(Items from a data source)
--
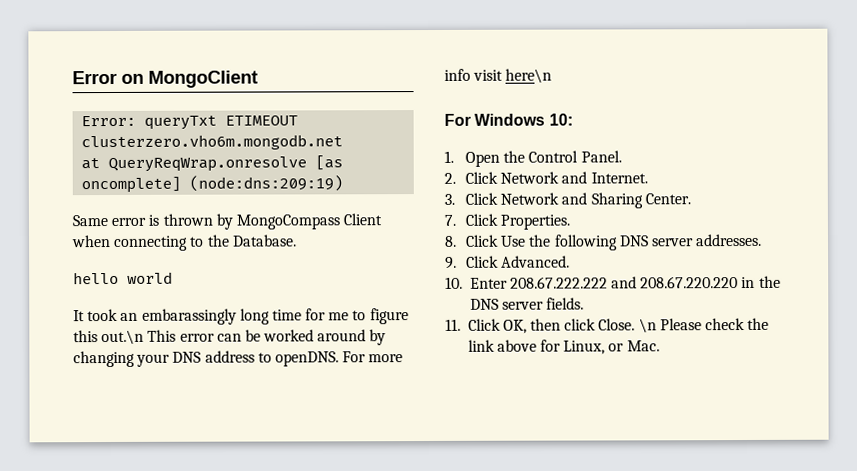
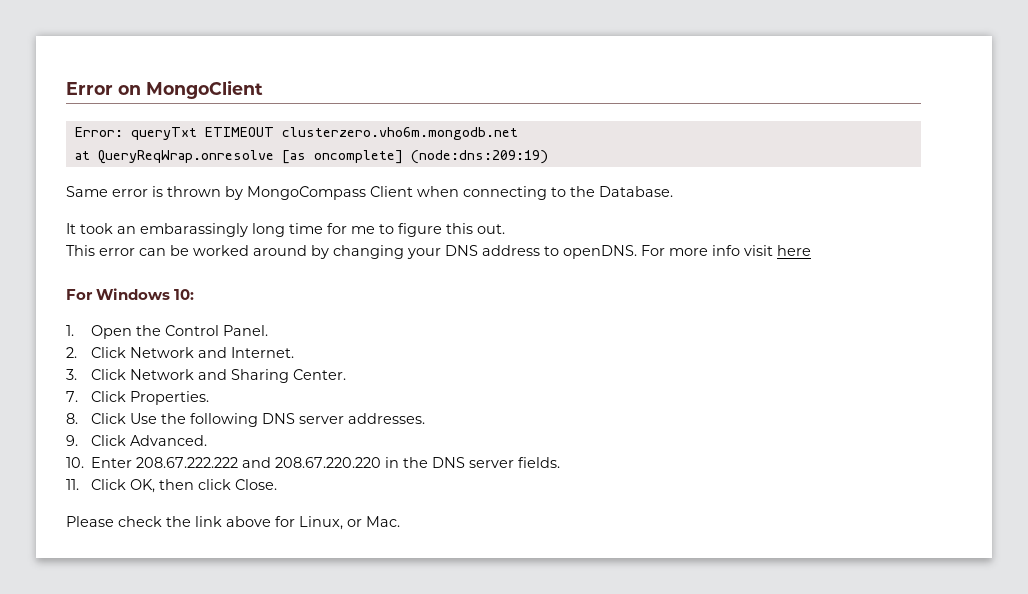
[73,271,173,285] // hello world -> (673, 191) none
[101,329,145,345] out.\n -> [477,224,505,234] out. //
[505,68,553,83] here\n -> [777,245,811,256] here
[638,318,657,333] \n -> (278, 484) //

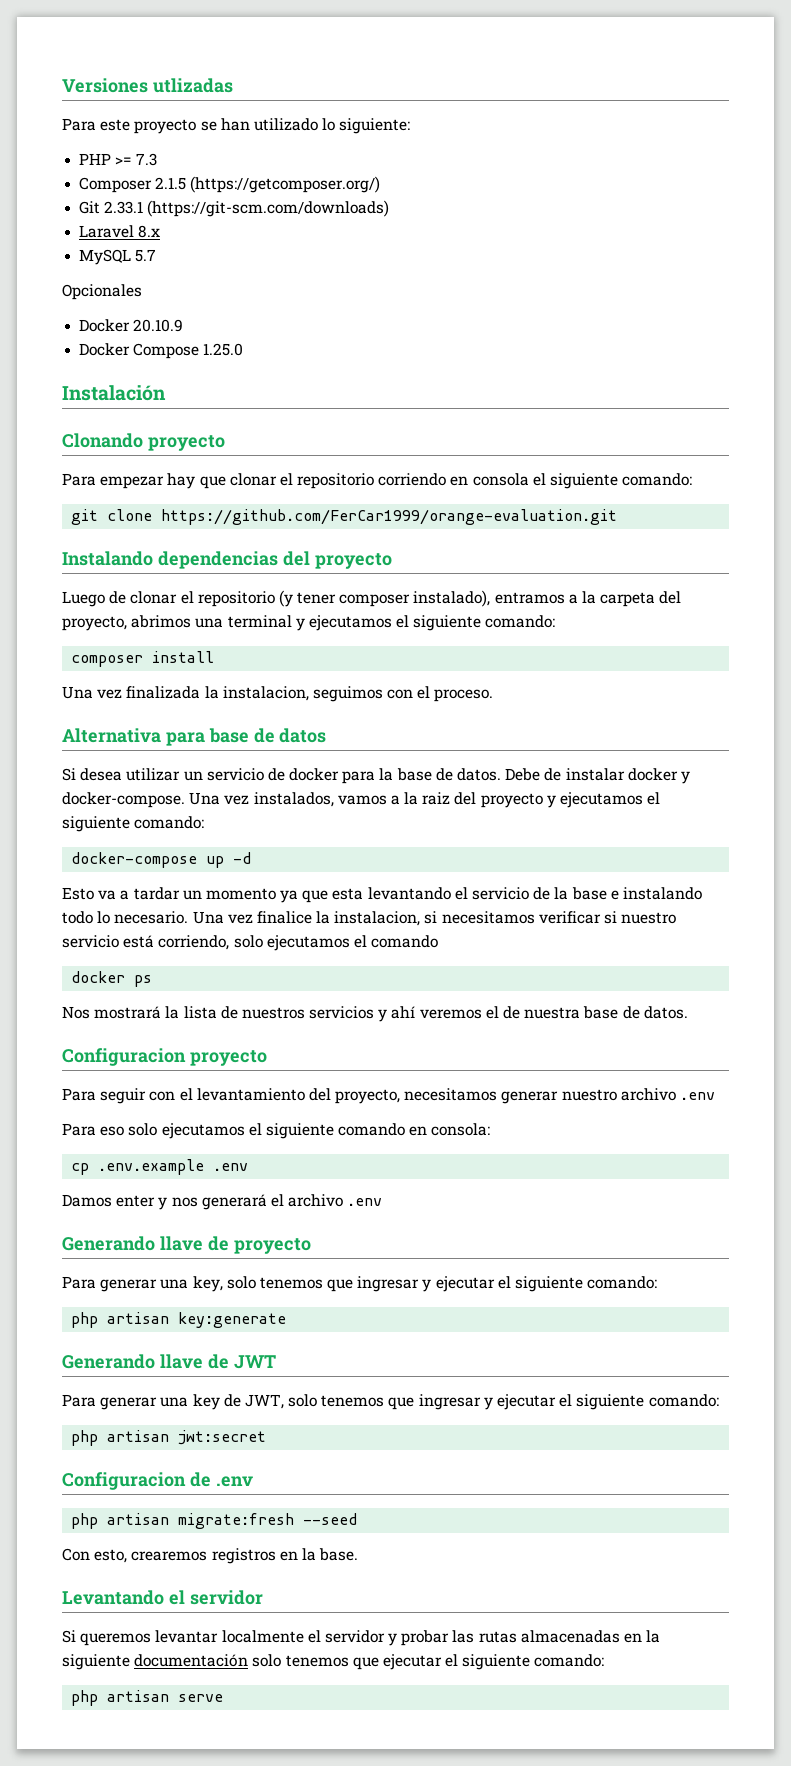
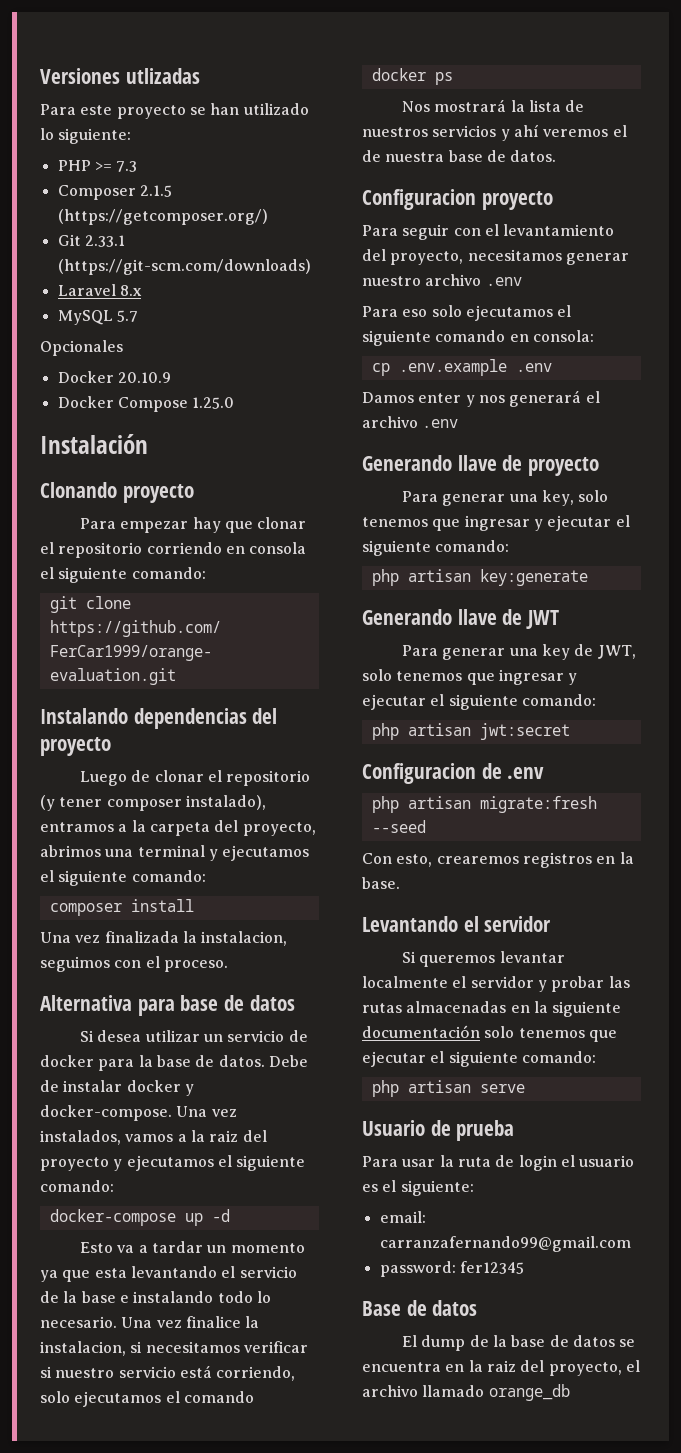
(224, 1698) none -> [362,1120,515,1141] [362,1155,635,1171] [362,1180,474,1196] [379,1211,426,1223] [379,1236,631,1252] [379,1261,524,1277] [362,1300,478,1316] [401,1335,636,1351] [362,1360,640,1376] [362,1384,570,1401] // Usuario de prueba // Para usar la ruta de login el usuario es el siguiente: // email: carranzafernando99@gmail.com // password: fer12345 // Base de datos // El dump de la base de datos se encuentra en la raiz del proyecto, el archivo llamado orange_db

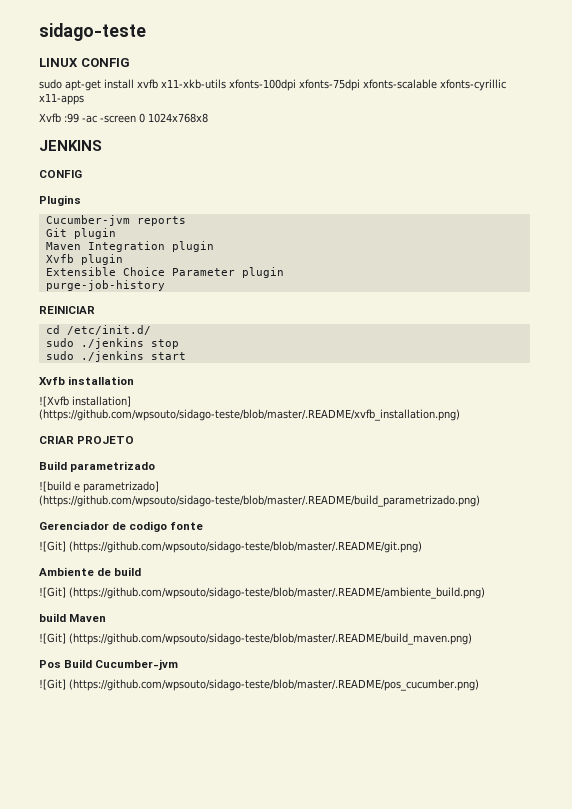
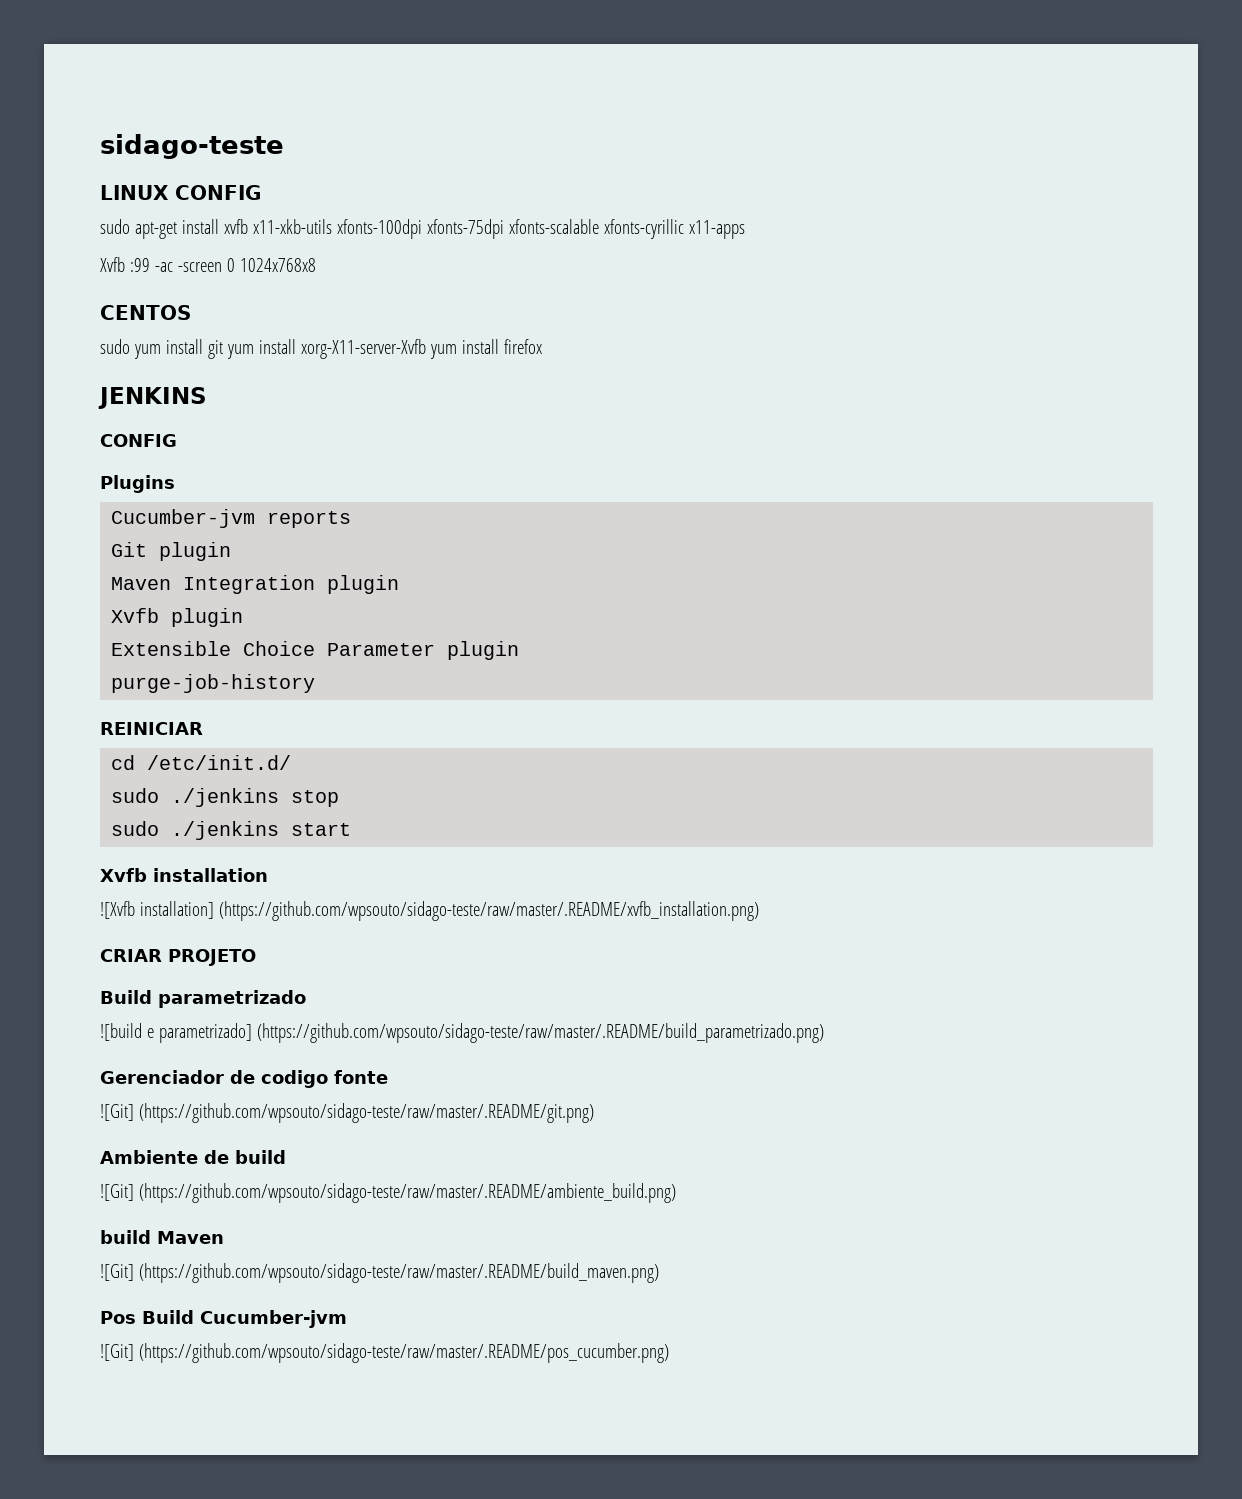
(208, 118) none -> [100,305,191,320] [100,339,542,359] // CENTOS // sudo yum install git yum install xorg-X11-server-Xvfb yum install firefox
[39,409,460,421] (https://github.com/wpsouto/sidago-teste/blob/master/.README/xvfb_installation.png) -> [218,901,759,921] (https://github.com/wpsouto/sidago-teste/raw/master/.README/xvfb_installation.png)
[39,495,480,507] (https://github.com/wpsouto/sidago-teste/blob/master/.README/build_parametrizado.png) -> [256,1023,824,1043] (https://github.com/wpsouto/sidago-teste/raw/master/.README/build_parametrizado.png)
[69,541,422,553] (https://github.com/wpsouto/sidago-teste/blob/master/.README/git.png) -> [138,1103,594,1123] (https://github.com/wpsouto/sidago-teste/raw/master/.README/git.png)
[69,587,485,599] (https://github.com/wpsouto/sidago-teste/blob/master/.README/ambiente_build.png) -> [138,1183,676,1203] (https://github.com/wpsouto/sidago-teste/raw/master/.README/ambiente_build.png)
[69,633,472,645] (https://github.com/wpsouto/sidago-teste/blob/master/.README/build_maven.png) -> [138,1263,659,1283] (https://github.com/wpsouto/sidago-teste/raw/master/.README/build_maven.png)
[69,679,479,691] (https://github.com/wpsouto/sidago-teste/blob/master/.README/pos_cucumber.png) -> [138,1343,669,1363] (https://github.com/wpsouto/sidago-teste/raw/master/.README/pos_cucumber.png)

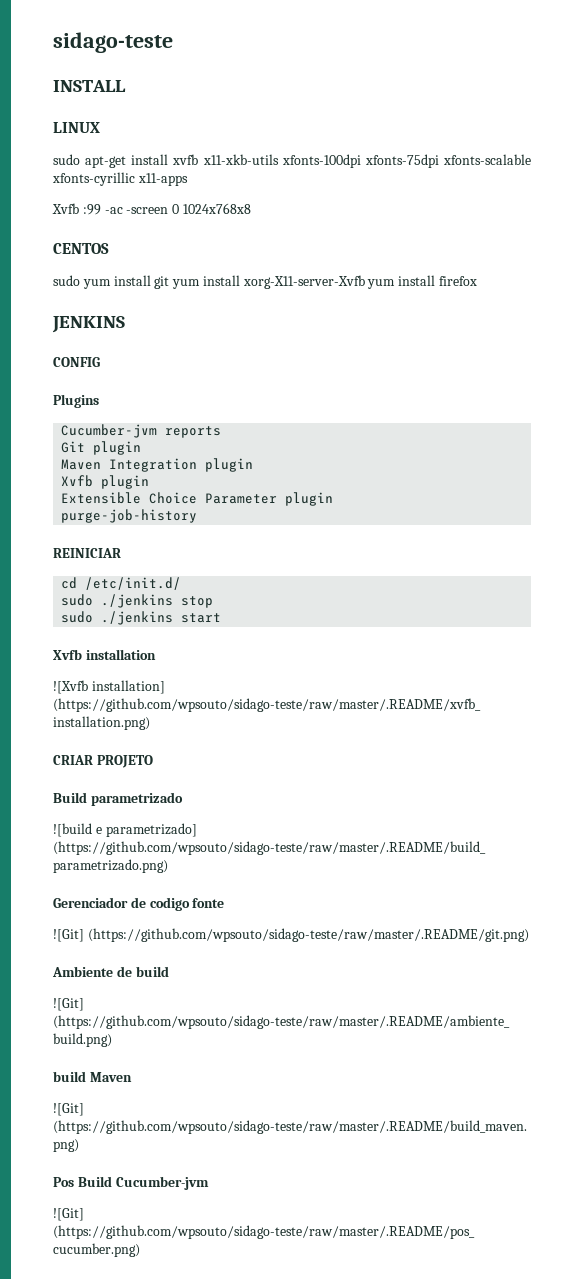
(284, 146) none -> [53,80,126,92] // INSTALL
[175,185,261,200] CONFIG -> (100, 127) none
--
Your answer should be the lines from the one containing "(284, 146) none -> [53,80,126,92] // INSTALL" to the end of the entries above, restated exactly and alone.

**The answer**
(284, 146) none -> [53,80,126,92] // INSTALL
[175,185,261,200] CONFIG -> (100, 127) none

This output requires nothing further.